Comment 7 Ronald 2012-05-09 19:37:14 UTC
It's an internal device, I cannot disconnect it without a screwdriver I guess. I do not 'dock' it or something like that.

These:

[    4.671773] ALSA device list:
[    4.673076]   #0: HDA NVidia at 0xb0000000 irq 21
[    4.674382]   #1: MTPAV on parallel port at 0x378

Are all internal. However, doing lspci -v -v -v -v, I have a hard time finding the device that should correspond with the midi card (since I don't use the driver anymore I don't know 'where' it binds to). Will this info help you?
Comment 8 Takashi Iwai 2012-05-10 05:52:21 UTC
Hm?  MTPAV is a device connected via a parallel port, as you see in the list.   The driver controls the parallel port at 0x378, where the box over there has up to 8 MIDI I/O ports.  Is this really what you have?

I guess you are using a wrong driver at the very first place.  MTPAV driver might work somehow, but it's no right choice.  For a generic MPU401 interface on a mobo, snd-mpu401 (with proper parameters) is the correct one.

Of course, this doesn't justify to keep the kernel crashing at boot, but we need to understand the test situation at first.
Comment 9 Alan 2012-05-12 01:09:54 UTC
Seems to crash because the IRQ handler is enabled too early by mtpav_get_ISA....

which would explain the rest
Comment 10 Takashi Iwai 2012-05-12 08:06:42 UTC
As far as I see, all the necessary initialization has been done before mtpav_get_ISA().

I guess it's in the interrupt handler that assumes some special case.  Maybe snd_mtpav_read_bytes() got stuck...
Comment 11 Takashi Iwai 2013-11-15 15:12:13 UTC
snd-mtpav must be a wrong driver.
Comment 12 Ronald 2013-11-15 16:24:36 UTC
Yes, I guess.

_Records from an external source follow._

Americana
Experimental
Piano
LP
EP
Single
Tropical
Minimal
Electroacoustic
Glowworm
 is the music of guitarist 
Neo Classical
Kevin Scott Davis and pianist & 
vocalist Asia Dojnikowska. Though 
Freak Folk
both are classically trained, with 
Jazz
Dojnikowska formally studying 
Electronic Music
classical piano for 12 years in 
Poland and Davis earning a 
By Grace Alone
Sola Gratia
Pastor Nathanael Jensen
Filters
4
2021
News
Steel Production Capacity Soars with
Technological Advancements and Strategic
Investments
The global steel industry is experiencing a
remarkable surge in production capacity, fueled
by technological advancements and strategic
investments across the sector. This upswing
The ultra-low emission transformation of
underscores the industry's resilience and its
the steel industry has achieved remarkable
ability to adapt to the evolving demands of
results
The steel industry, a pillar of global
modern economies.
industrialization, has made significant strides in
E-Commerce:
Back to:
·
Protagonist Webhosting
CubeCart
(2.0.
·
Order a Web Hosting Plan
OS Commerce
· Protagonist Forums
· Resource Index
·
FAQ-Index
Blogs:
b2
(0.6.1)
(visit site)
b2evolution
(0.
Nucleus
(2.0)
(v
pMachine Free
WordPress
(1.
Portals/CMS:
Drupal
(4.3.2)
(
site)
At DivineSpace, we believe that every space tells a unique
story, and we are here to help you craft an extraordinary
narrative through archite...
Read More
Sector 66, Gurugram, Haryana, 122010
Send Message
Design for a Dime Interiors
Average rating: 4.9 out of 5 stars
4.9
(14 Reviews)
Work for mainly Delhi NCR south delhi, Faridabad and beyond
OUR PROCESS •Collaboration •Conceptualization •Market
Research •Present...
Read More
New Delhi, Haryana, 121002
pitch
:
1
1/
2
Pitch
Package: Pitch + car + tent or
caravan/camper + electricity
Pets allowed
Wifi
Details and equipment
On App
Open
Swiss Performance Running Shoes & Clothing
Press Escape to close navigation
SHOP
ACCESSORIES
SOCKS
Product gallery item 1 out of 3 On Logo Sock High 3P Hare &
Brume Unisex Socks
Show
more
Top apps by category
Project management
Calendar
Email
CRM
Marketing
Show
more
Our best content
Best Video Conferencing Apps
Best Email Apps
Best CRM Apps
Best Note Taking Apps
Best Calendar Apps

How to find out?

It's a Compaq Presario V6221eu.
Comment 13 Takashi Iwai 2013-11-15 16:42:05 UTC
As I mentioned, MTP-AV is an external MIDI box connected via a parallel port.  If you're using a laptop, this cannot be it.

The device has a fixed port and a fixed irq number like the old good ISA device.  If you build the driver into kernel, it'd be started even if no device is actually connected, so it'll poke some ioports and handle the bogus irq.